En İyi Film, En İyi Animasyon ve En İyi Uluslararası Film dallarındaki (ki bu dalda 90 kadar ülkenin gösterdiği adaylar arasından önce 15 film seçildi, sonra bu liste 5’e indirildi) oylamalar Akademi üyelerinin tümüne açık, diğer dallardaki (özgün ve uyarlama senaryo, görüntü yönetimi, kurgu, sanat yönetimi, kostüm tasarımı, makyaj ve saç, müzik, ses tasarımı) kısa listeler ise o daldaki ‘lonca’ların üyeleri tarafından belirleniyor. Bu yüzden adaylarla loncaların verdiği yıllık ödüller genellikle örtüşüyor. “Her Şey Her Yerde….”nin yönetmenleri Daniel’ler, En İyi Film ödülünü bu filme veren loncalar tarafından En İyi Yönetmen olarak seçildi geride bıraktığımız aylar içinde. Bu yüzden Oscar’larda da ipi göğüsleyecekleri tahmin ediliyor. İkinci olasılık ise, üç Oscar’a sahip Steven Spielberg’in dördüncü Oscar’ını kazanması. Filmin Altın Kürelerde En İyi Dram Filmi seçildiğini unutmayalım. En İyi Yönetmen dalında aday gösterilen beş yönetmen arasında, Daniel’lerin ve “Fabelmanlar”ın yönetmeni Spielberg’in yanı sıra, “Inisherin…”in yönetmeni Martin McDonagh, “Tar”ın yönetmeni Todd Field ve “Top Gun: Maverick”in yönetmeni Joseph Kosinski yer alıyor. Benim tercihim McDonagh olurdu. Spielberg’e de itirazım olmaz elbette.

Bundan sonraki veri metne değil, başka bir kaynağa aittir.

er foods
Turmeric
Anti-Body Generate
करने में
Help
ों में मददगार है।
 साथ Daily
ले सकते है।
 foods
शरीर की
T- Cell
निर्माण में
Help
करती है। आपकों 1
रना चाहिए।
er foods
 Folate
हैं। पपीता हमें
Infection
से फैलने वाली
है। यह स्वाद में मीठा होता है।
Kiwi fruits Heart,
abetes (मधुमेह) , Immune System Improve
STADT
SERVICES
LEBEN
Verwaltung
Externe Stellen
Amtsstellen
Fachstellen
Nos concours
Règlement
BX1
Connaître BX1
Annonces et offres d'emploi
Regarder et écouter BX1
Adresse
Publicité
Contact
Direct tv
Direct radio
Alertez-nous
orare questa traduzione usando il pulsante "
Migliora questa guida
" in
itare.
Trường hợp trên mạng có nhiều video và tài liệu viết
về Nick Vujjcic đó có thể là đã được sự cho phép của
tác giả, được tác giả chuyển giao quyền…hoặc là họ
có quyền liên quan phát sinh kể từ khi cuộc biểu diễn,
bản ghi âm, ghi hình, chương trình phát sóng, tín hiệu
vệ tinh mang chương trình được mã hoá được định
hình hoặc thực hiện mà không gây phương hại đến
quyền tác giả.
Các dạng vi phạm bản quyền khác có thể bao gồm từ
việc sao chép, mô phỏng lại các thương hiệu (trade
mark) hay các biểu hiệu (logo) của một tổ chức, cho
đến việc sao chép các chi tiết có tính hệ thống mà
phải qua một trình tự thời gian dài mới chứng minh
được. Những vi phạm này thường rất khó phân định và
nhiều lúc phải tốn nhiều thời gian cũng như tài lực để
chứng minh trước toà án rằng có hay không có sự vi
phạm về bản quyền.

BATI CEPHESİNDE YENİ BİR ŞEYLER

Oyunculuk dallarındaki adaylara gelirsek... Kadın oyuncuların hepsi de çok başarılı. Ama, ödül “Her Şey Her Yerde….”nin başrolündeki Michele Yeoh ile “Tar”da bir orkestra şefini yorumlayan Cate Blanchett arasında. “Kadın Kral: Ölümsüz Wakanda”daki rolüyle Viola Davis’in bir sürpriz yapması zor görünüyor. “Her Şey Her Yerde…” hayranları Yeoh’tan yana; ben tercihimi Blanchett’ten yana yapıyorum. Erkek Oyuncu olarak “Elvis” deki rolüyle Austin Butler favori gösteriliyor, muhtemelen alacak. Ama, “Balina” rolünde Brendan Fraser. “Living”de Bill Nighy ve “Inisherin…”de Colin Farrell’in mükemmel yorumlarının altını çizmek isterim. Üçü de, Oscar’ı hak eden oyunculuklar. Oy vermek durumunda kalsam çok zorlanırdım, muhtemelen Farrell derdim. Yardımcı oyuncular arasında, “Her Şey Her Yerde…”nin iki oyuncusu Ke Hoy Quan ile Jamie Lee Curtis, “Inisherin..”in oyuncuları Barry Keoghan ve Kerry Condon öne çıkıyor. Ama, tahminim Yardımcı Kadın’da “Kara Panter...”in oyuncusu Angela Bassett’in, Yardımcı Erkek’te Barry Keoghan’ın Oscar’ları kucaklayacağı yönünde.

Diğer kategorilere de kısaca değinelim. En İyi Uluslararası Film dalının beş adayı da iddialı yapımlar. Ama, “Batı Cephesinde Yeni Bir Şey Yok”un aralarından sıyrılacağını sanıyorum. Unutturulmaya çalışılan cunta sorumlularının üzerine cesaretle giden bir savcının öyküsü olan “Arjantin 1985”i anmadan geçmek istemem. En İyi Uzun metrajlı Canlandırma (Animasyon) Oscar’ının Guillermo del Toro’nun Pinokyo’suna gideceği kesin gibi… Özgün Senaryo Oscar’ını “Inisherin…”le Martin McDonagh’ın, Uyarlama Senaryo Oscar’ını “Kadınlar Konuşuyor”la Sarah Polley’in almasından yana gönlüm, ama Uyarlama dalında “Batı Cephesi..”nin şansı da oldukça yüksek görünüyor. Görüntü Yönetmeni olarak “Batı Cephesi…” ile James Friend ve “Elvis”le Mandy Walker çok şanslı görünüyor. Tercihimi Walker’dan yana kullanırım. Kurgu’da “Her Şey Her Yerde…”, Özgün Müzik’te ve Yapım Tasarımında “Babil”, Ses Tasarımında “Top Gun: Maverick”, Görsel Efektler’de “Avatar: Suyun Yolu”, Makyaj’da “Balina”, Kostüm Tasarımı’nda ve Şarkı’da (“RRR”ın şarkısı alacak gibi görünüyorsa da) “Kara Panter…” benim açımdan öne çıkan filmler. Bakalım Akademi üyelerinin tercihleri ne yönde olacak?